This month, another flotilla is set to breach Israel’s lawful maritime blockade on Gaza. Organizers claim it will sail to the “occupied” Gaza Strip to deliver “much-needed supplies,” yet both premises are false. Earlier this year, the International Committee of the Red Cross declared there was no humanitarian crisis in Gaza. Moreover, the proposition that Gaza remains occupied by Israel has recently been refuted by an unexpected source – a UN Security Council resolution.

A staple claim of Palestinian supporters is that Israel’s occupation of Gaza did not end with the military withdrawal and the accompanying uprooting of nearly 10,000 Jewish residents. The Goldstone Report relied on this argument, and it is widely echoed by international lawyers and the press.

This view has never had much to recommend it. Article 42 of the 1907 Hague Regulations provides that a “territory is considered occupied when it is actually placed under the authority of the hostile army.”

Similarly, the Geneva Conventions, even in the broadest interpretation urged by the International Committee of the Red Cross, require that ground forces exercise “control within” the territory.

Moreover, an occupying power must be able to provide all governmental functions – to run things inside the occupied territory, not simply patrol the borders. Yet the de facto government of Hamas rules Gaza without Israeli intervention.

The argument for occupation has been that since Israel maintains “absolute authority over Gaza’s airspace and territorial sea [it is] manifestly exercising governmental authority in these areas,” in the words of Prof. Iain Scobbie. Others claim that border control amounts to “effective control” of the interior. But prior blockades, like that of Cuba by president John F. Kennedy, were never considered occupations. Moreover, border controls are typical along every international frontier, even among the friendliest of nations.

Nor does Israel control all of Gaza’s borders. While Egypt had chosen to keep its border with Gaza largely closed, this had nothing to do with Israel. And in the wake of Egyptian political changes, the Rafah border is now completely open, further hollowing the argument that it is Israel exercising control over entry to Gaza.

The recent UN Security Council resolution authorizing force against Libya provides an excellent experiment in whether the legal arguments widely made about Israel are also applied in parallel cases. In March, the UN Security Council passed Resolution 1973 in response to Col. Muammar Gaddafi’s violent crackdown on anti-government rebels. The resolution authorized military action, delineated a no-fly zone across all of Libya, froze Libyan assets, and authorized the extensive use of force against Libyan troops.

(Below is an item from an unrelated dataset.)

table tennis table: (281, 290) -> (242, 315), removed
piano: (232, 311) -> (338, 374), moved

Yet Resolution 1793 specifically rules out any “occupation” of Libyan territory. This was not stray language. The prohibition of occupation has helped secure the support of several skeptical nations.

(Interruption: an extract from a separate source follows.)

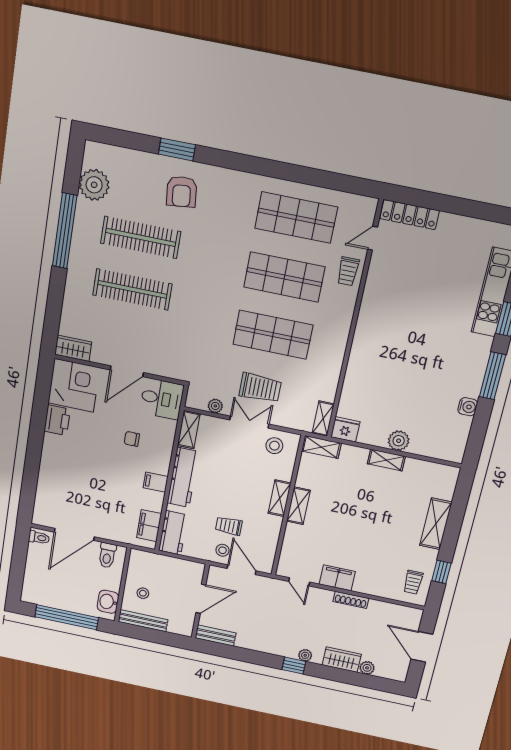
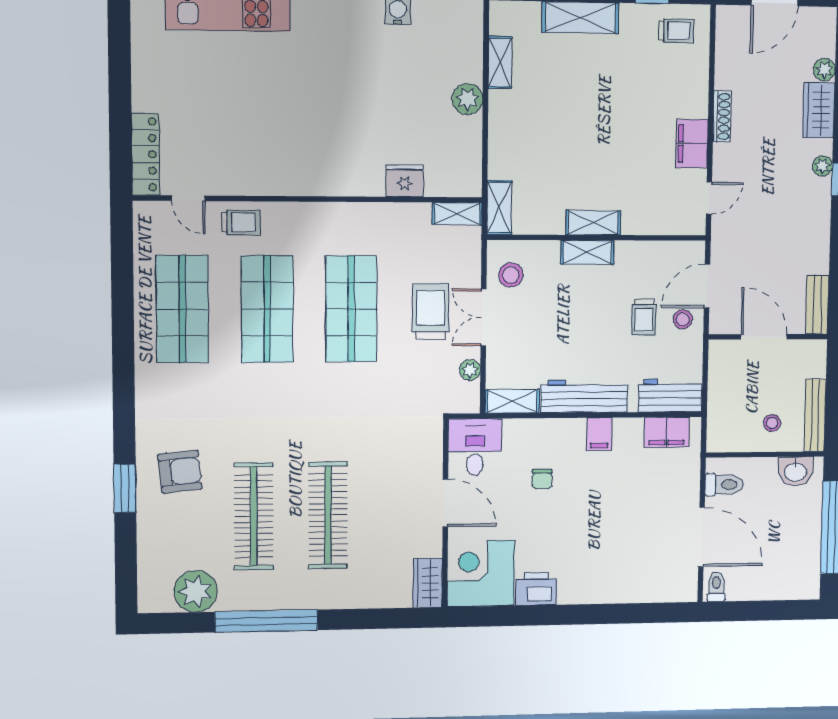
fridge: (345, 429) -> (405, 181), moved, turned 90
shelving: (386, 460) -> (500, 63), moved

At the Council meeting, Lebanon’s delegate stressed that the resolution would not result in the occupation of “even an inch” of Libyan territory.

SO WE now have confirmation from the Council that a broad embargo, no-fly zone and months of constant aerial bombardment do not constitute an “occupation.” Certainly these activities have considerable effect on Libya, and “control” much of what happens there. Obviously Israel’s much less comprehensive and invasive measures against Gaza do not constitute an occupation by this standard.

Of course, the Libya resolution proves nothing new; the arguments that Gaza remained occupied after 2005 were always quite surprising.

The obviousness of the above principles when applied anywhere but to Israel should give pause to those who think that even a full withdrawal to pre-1967 lines will lead to Israel’s international legitimacy, or preclude the fabrication of new pretextual claims.

Eugene Kontorovich is a professor at Northwestern University School of Law, and Paula Kweskin is a legal researcher.